● **ASSIGNED TASK**
Return every line of the items below that contains the word "ankle", treating uppercase and lowercase letters as distinct.
_ _ _ _
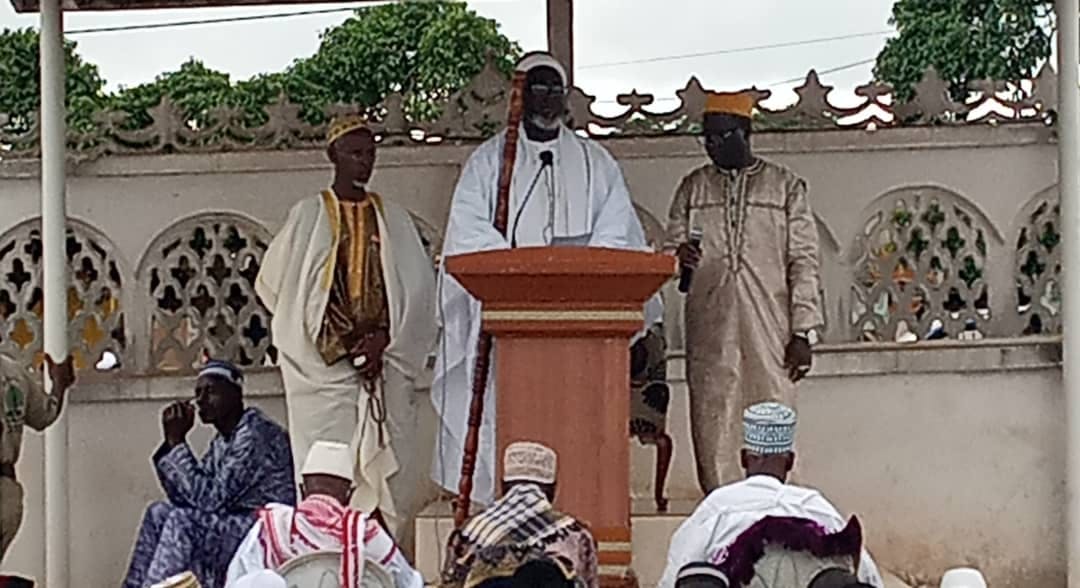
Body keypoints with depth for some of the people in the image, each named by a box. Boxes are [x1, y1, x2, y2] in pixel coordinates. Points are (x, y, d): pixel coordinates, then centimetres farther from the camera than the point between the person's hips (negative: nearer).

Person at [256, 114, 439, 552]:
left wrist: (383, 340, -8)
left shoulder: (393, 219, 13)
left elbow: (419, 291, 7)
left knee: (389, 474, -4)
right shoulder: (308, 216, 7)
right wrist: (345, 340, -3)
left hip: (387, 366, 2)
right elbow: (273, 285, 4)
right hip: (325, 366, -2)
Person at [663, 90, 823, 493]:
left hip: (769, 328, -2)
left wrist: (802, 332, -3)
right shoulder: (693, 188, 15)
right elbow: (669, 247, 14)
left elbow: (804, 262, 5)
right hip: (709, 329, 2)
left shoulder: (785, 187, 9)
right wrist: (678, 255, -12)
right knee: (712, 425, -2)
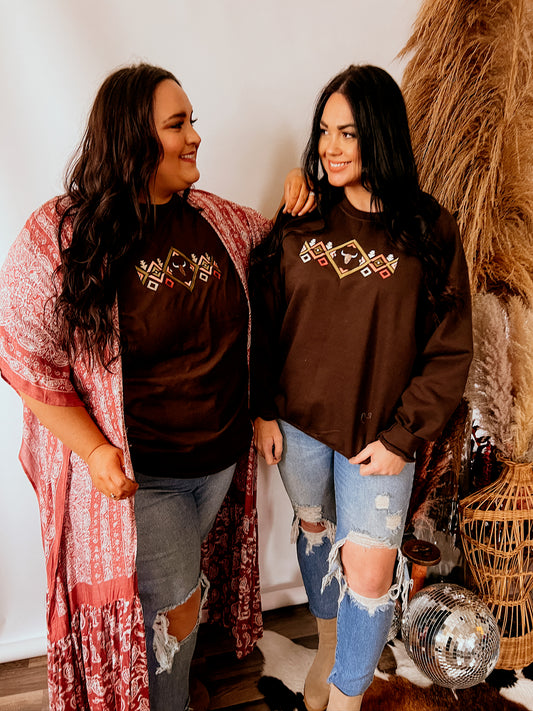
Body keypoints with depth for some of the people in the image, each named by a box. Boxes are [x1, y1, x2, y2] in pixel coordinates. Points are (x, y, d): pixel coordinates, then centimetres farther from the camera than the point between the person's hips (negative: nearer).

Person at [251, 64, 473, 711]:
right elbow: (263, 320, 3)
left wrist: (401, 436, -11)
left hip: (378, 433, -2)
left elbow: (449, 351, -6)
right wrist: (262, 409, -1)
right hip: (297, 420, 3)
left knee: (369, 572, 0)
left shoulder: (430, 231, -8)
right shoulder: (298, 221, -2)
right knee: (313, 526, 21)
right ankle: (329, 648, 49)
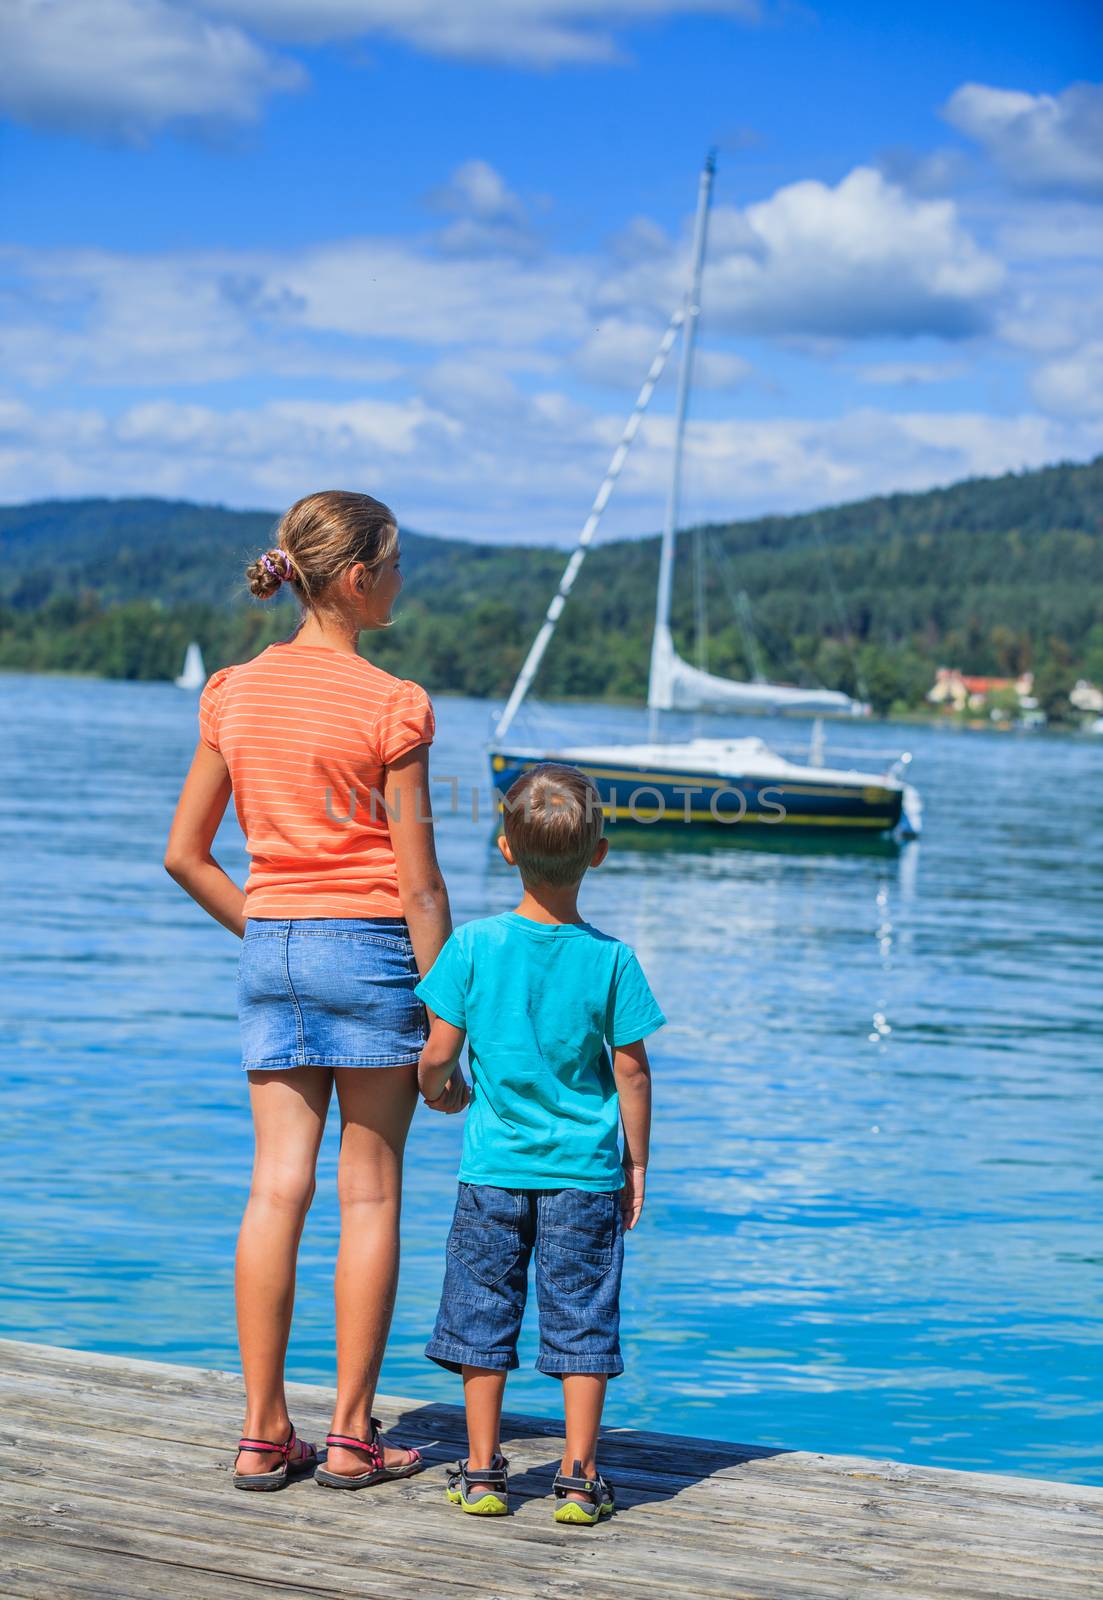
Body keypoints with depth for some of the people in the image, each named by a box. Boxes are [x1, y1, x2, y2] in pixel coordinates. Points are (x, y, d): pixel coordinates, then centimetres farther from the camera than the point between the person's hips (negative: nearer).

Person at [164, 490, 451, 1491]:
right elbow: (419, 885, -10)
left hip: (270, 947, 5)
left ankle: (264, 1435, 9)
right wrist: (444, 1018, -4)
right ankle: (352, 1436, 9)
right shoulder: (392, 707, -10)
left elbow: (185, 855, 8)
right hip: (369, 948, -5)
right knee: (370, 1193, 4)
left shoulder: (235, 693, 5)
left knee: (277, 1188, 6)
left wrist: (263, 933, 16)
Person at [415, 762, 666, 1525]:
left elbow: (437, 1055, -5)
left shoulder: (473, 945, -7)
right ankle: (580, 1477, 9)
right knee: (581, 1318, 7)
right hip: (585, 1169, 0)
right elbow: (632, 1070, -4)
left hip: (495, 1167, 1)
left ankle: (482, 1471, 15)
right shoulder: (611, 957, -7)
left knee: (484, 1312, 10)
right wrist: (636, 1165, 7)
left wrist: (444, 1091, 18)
_ _ _ _
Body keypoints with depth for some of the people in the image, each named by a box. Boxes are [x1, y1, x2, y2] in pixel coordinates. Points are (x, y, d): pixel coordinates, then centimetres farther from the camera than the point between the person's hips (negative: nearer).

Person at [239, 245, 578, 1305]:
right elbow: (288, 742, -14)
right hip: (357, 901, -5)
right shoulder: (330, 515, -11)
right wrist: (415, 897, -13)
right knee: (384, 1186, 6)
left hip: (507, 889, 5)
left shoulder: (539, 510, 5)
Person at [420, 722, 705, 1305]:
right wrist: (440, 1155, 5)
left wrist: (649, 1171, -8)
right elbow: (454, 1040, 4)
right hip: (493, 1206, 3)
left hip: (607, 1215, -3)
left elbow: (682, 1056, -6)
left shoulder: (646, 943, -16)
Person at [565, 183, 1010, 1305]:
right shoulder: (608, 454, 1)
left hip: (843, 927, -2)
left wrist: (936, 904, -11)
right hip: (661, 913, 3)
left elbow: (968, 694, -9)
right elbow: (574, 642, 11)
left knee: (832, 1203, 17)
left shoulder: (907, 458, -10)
_ _ _ _
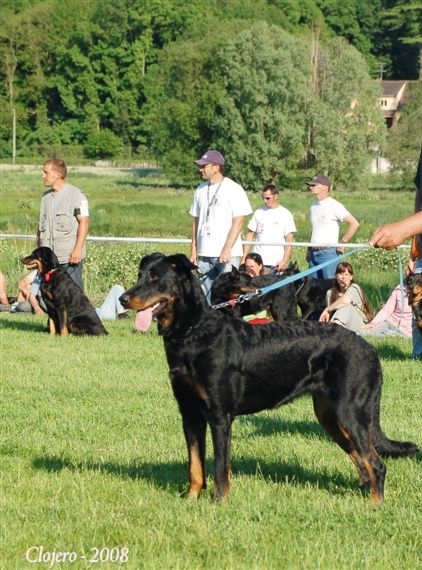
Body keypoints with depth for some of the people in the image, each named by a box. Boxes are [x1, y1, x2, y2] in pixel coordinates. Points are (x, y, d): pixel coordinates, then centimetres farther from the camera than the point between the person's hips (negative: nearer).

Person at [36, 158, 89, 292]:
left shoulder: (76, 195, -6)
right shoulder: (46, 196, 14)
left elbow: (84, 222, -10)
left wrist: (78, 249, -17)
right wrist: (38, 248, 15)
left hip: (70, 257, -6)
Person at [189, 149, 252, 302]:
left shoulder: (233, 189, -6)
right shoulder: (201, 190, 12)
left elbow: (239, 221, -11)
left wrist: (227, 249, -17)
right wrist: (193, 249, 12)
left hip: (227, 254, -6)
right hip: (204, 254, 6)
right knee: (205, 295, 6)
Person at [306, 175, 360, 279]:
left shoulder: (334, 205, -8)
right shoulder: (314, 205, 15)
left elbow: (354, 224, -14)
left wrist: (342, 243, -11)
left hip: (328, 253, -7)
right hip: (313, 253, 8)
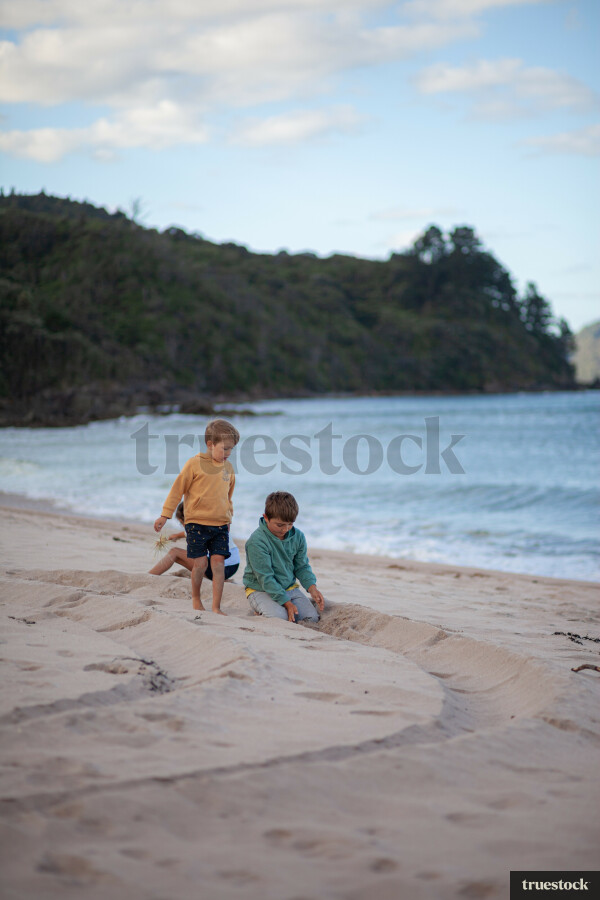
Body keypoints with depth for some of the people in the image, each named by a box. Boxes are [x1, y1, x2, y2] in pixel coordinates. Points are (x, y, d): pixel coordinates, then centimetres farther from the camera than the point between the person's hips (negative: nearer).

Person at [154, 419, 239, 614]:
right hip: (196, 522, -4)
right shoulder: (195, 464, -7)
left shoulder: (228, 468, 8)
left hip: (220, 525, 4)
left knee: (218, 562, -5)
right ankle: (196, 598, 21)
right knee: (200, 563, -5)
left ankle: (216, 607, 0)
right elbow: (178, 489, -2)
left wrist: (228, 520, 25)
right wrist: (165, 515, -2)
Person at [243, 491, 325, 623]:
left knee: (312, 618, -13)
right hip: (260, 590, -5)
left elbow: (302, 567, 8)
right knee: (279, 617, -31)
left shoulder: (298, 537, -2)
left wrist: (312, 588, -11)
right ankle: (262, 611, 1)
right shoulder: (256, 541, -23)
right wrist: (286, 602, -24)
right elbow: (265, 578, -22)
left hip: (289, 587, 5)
_ _ _ _
● **ANSWER TO THIS TASK**
right ankle: (329, 648, 49)
left ankle: (264, 1435, 9)
right ankle: (352, 1436, 9)
right ankle: (580, 1477, 9)
left ankle: (482, 1471, 15)
right ankle: (196, 598, 21)
left ankle: (216, 607, 0)
right ankle: (262, 611, 1)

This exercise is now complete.